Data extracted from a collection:
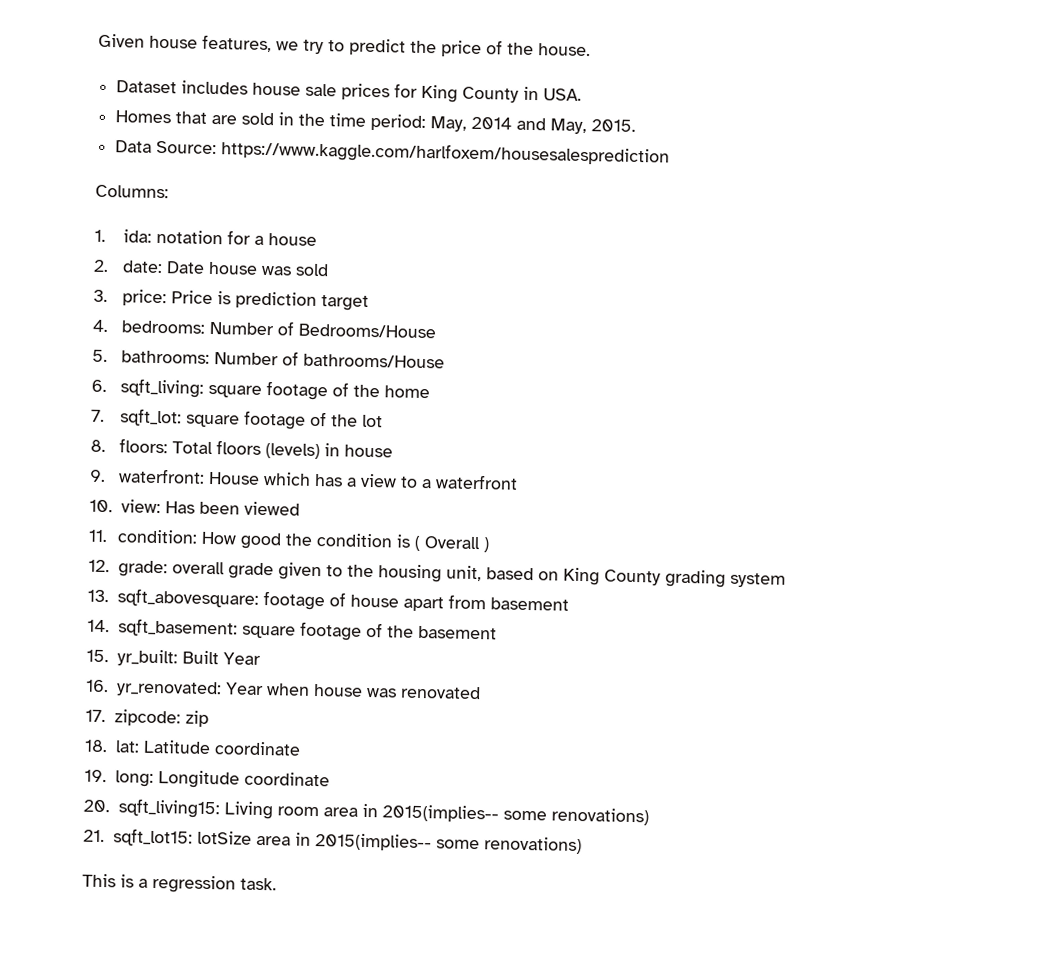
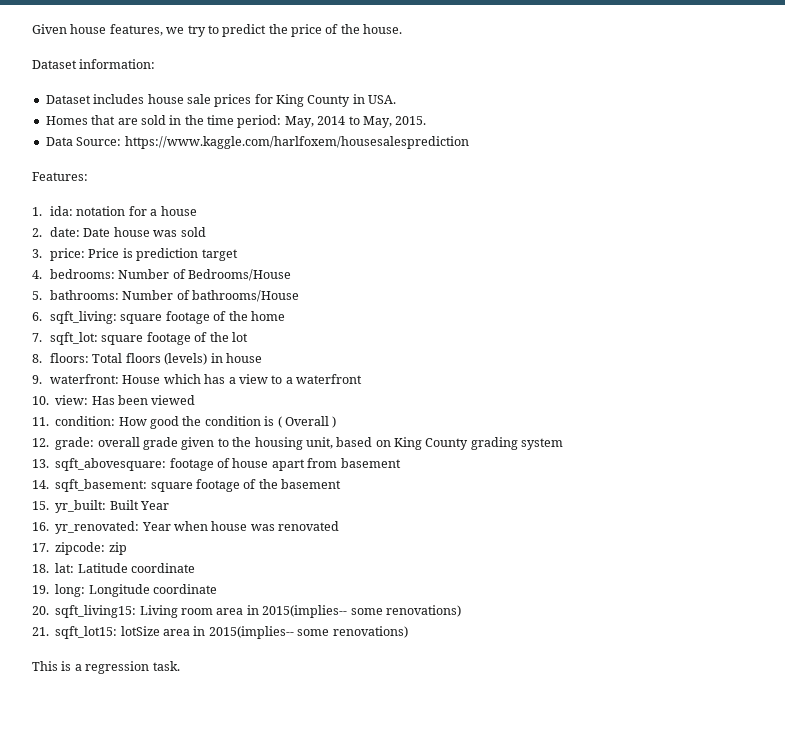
(591, 50) none -> [32,59,156,69] // Dataset information:
[516,117,547,131] and -> [348,116,360,125] to
[95,184,169,199] Columns: -> [32,172,88,181] Features:

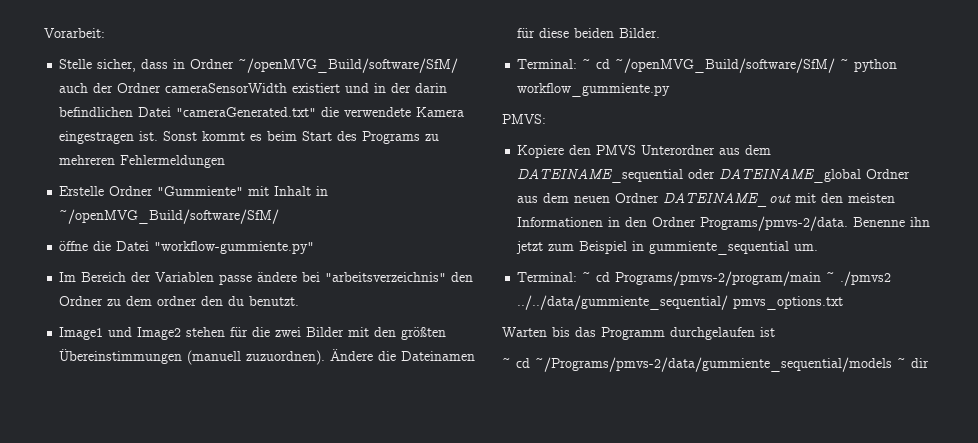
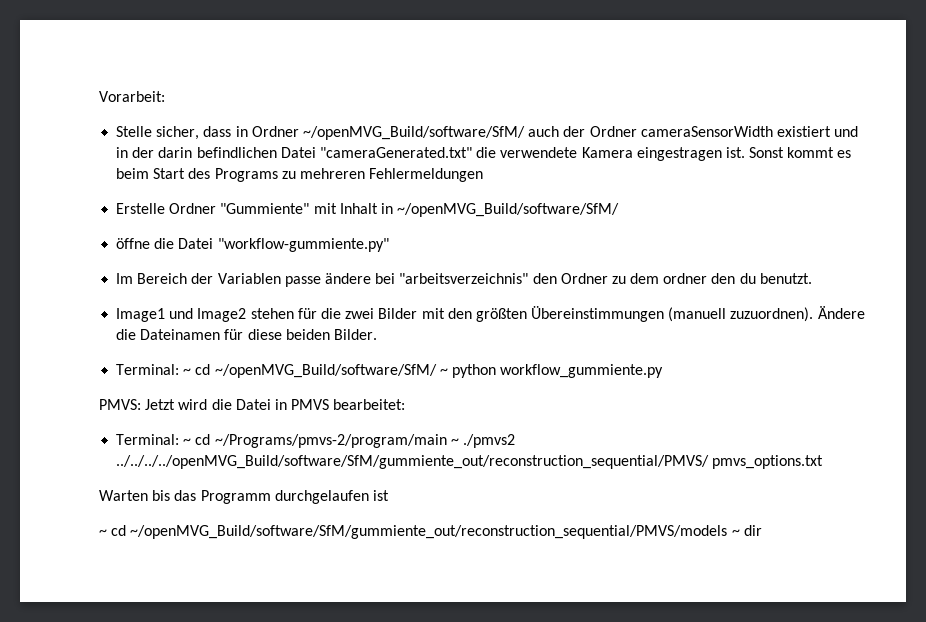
[517,145,772,158] [517,168,911,183] [517,192,896,207] [517,216,931,231] [516,241,819,255] [517,271,822,286] // Kopiere den PMVS Unterordner aus dem DATEINAME_sequential oder DATEINAME_global Ordner aus dem neuen Ordner DATEINAME_out mit den meisten Informationen in den Ordner Programs/pmvs-2/data. Benenne ihn jetzt zum Beispiel in gummiente_sequential um. // Terminal: ~ cd Programs/pmvs-2/program/main -> [145,399,406,410] [116,434,447,448] Jetzt wird die Datei in PMVS bearbeitet: // Terminal: ~ cd ~/Programs/pmvs-2/program/main
[517,295,729,310] ../../data/gummiente_sequential/ -> [116,455,710,469] ../../../../openMVG_Build/software/SfM/gummiente_out/reconstruction_sequential/PMVS/
[535,357,892,372] ~/Programs/pmvs-2/data/gummiente_sequential/models -> [130,525,728,539] ~/openMVG_Build/software/SfM/gummiente_out/reconstruction_sequential/PMVS/models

WHAT YOU NEED TO DO: For this exercise, print all of the entries exactly as they appear, but without pictures.

EXERCISE SOLUTION:
(591, 50) none -> [32,59,156,69] // Dataset information:
[516,117,547,131] and -> [348,116,360,125] to
[95,184,169,199] Columns: -> [32,172,88,181] Features:

[517,145,772,158] [517,168,911,183] [517,192,896,207] [517,216,931,231] [516,241,819,255] [517,271,822,286] // Kopiere den PMVS Unterordner aus dem DATEINAME_sequential oder DATEINAME_global Ordner aus dem neuen Ordner DATEINAME_out mit den meisten Informationen in den Ordner Programs/pmvs-2/data. Benenne ihn jetzt zum Beispiel in gummiente_sequential um. // Terminal: ~ cd Programs/pmvs-2/program/main -> [145,399,406,410] [116,434,447,448] Jetzt wird die Datei in PMVS bearbeitet: // Terminal: ~ cd ~/Programs/pmvs-2/program/main
[517,295,729,310] ../../data/gummiente_sequential/ -> [116,455,710,469] ../../../../openMVG_Build/software/SfM/gummiente_out/reconstruction_sequential/PMVS/
[535,357,892,372] ~/Programs/pmvs-2/data/gummiente_sequential/models -> [130,525,728,539] ~/openMVG_Build/software/SfM/gummiente_out/reconstruction_sequential/PMVS/models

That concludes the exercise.